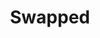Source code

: ---
pid: llp261
title: Swapped
location_transcription: Feltonville
coordinates: "[-75.124949463628, 40.021810808917]"
zipcode: '19120'
gen_neighborhood: North Philadelphia
neighborhood: Logan,Olney
outside_phl: 
age: '14'
age_range: 13-19
instagram: 
image_file_name: llp_261.jpg
proposal_transcription: This is about gender roles and LGBT+ rights. I'd hope it could
  reduce trans/homophobia
topic: Human Rights,Inclusivity,LGBTQ+,Women
topic_summary: 0, 0, 0, 0
type: Sculpture Statue
keywords_other: gender roles, gender, trans, homophobia
credit: Grace
image_labels: 
twitter: 
facebook: 
permalink: "/monuments/llp261/"
layout: item-page
---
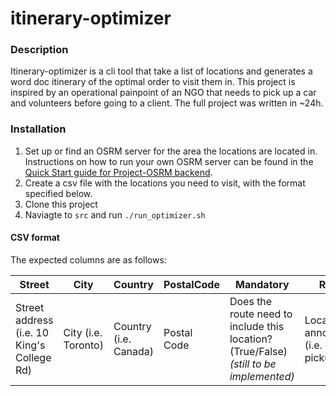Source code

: # itinerary-optimizer

### Description
Itinerary-optimizer is a cli tool that take a list of locations and generates a word doc itinerary of the optimal order to visit them in.
This project is inspired by an operational painpoint of an NGO that needs to pick up a car and volunteers before going to a client. The full project was written in ~24h.

### Installation
1. Set up or find an OSRM server for the area the locations are located in. Instructions on how to run your own OSRM server can be found in the [Quick Start guide for Project-OSRM backend](https://github.com/Project-OSRM/osrm-backend). 
2. Create a csv file with the locations you need to visit, with the format specified below.  
3. Clone this project
4. Naviagte to `src` and run `./run_optimizer.sh`

#### CSV format
The expected columns are as follows:

Street | City | Country | PostalCode | Mandatory | Role | RouteRestriction | nearestIntersection
--- | --- | --- | --- |--- |--- |--- |---
Street address (i.e. 10 King's College Rd) | City (i.e. Toronto) | Country (i.e. Canada) | Postal Code |  Does the route need to include this location? (True/False) *(still to be implemented)* | Location annotation (i.e. car pickup) | (start) if starting point | Closest major intersection *(still to be implemented)*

What is required » Locate each line in the material above that contains the string "format", and copy every such line in full. Uppercase and lowercase letters count as different.

Written solution »
2. Create a csv file with the locations you need to visit, with the format specified below.  
#### CSV format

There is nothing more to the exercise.